◆ Action item a ◆
Answer these from the Roland passage below:
(i) What does Roland hold as his holy symbol?
(ii) What is Vyleya practicing with when Roland steps outside?
(iii) Where does Roland spend much of the afternoon?
*** Supplied passage ***
In the morning...the late morning...when Roland awakens, he finishes the job he fell asleep during the night before, then changes into a fresher set of clothes. After this, he settles into a sitting position on his bed, holding his holy symbol, his silver coin, and softly murmurs his daily prayers, honoring his goddess and praying for her guidance and her blessing for the night's adventure. Following this, and a quick breakfast, he begins preparing himself for a jaunt into the city before the night's excursion. As he does so, he hears the sound of bolts thudding into wood outside, and curious, heads out of his room.

Shouldering his pack, he steps outside and sees Vyleya practicing with her crossbow, with a skill he could not hope to match. He observes her for a while, silently and enviously, before pulling his hat down low and heading off into the city.

Roland spends quite some time simply wandering the streets, taking in the sights, people-watching. He slowly makes his way through town to the Lady's House, where he spends much of the afternoon reacquainting himself with priests he knows, meeting the new acolytes there, and simply performing minor clerical duties for his brothers and sisters there. When the afternoon begins to fade into night, however, he returns to his new home to dine with whichever other members of the group will be present.
*** End of Supplied passage ***
*** Records ***
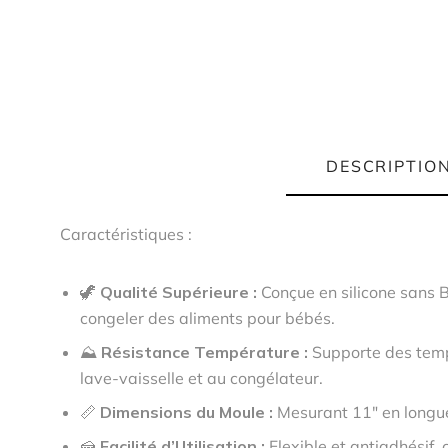
DESCRIPTIO
Caractéristiques :
🦖
Qualité Supérieure :
Conçue en silicone sans B
congeler des aliments pour bébés.
⛰️
Résistance Température :
Supporte des temp
lave-vaisselle et au congélateur.
📏
Dimensions du Moule :
Mesurant 11″ en longueur
🍰
Facilité d’Utilisation :
Flexible et antiadhésif,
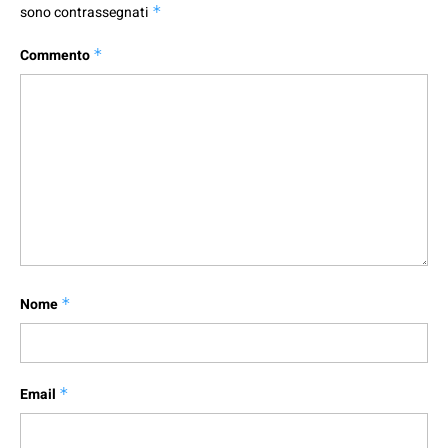
sono contrassegnati
*
Commento
*
Nome
*
Email
*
*** End of Records ***
◆ Action item b ◆
Please reproduce every line of the Dataset entries rows above, leaving the pictures out of your answer.

◆ Your response a ◆
(i) His silver coin.
(ii) Her crossbow.
(iii) At the Lady's House.

◆ Your response b ◆
DESCRIPTIO
Caractéristiques :
🦖
Qualité Supérieure :
Conçue en silicone sans B
congeler des aliments pour bébés.
⛰️
Résistance Température :
Supporte des temp
lave-vaisselle et au congélateur.
📏
Dimensions du Moule :
Mesurant 11″ en longueur
🍰
Facilité d’Utilisation :
Flexible et antiadhésif,
sono contrassegnati
*
Commento
*
Nome
*
Email
*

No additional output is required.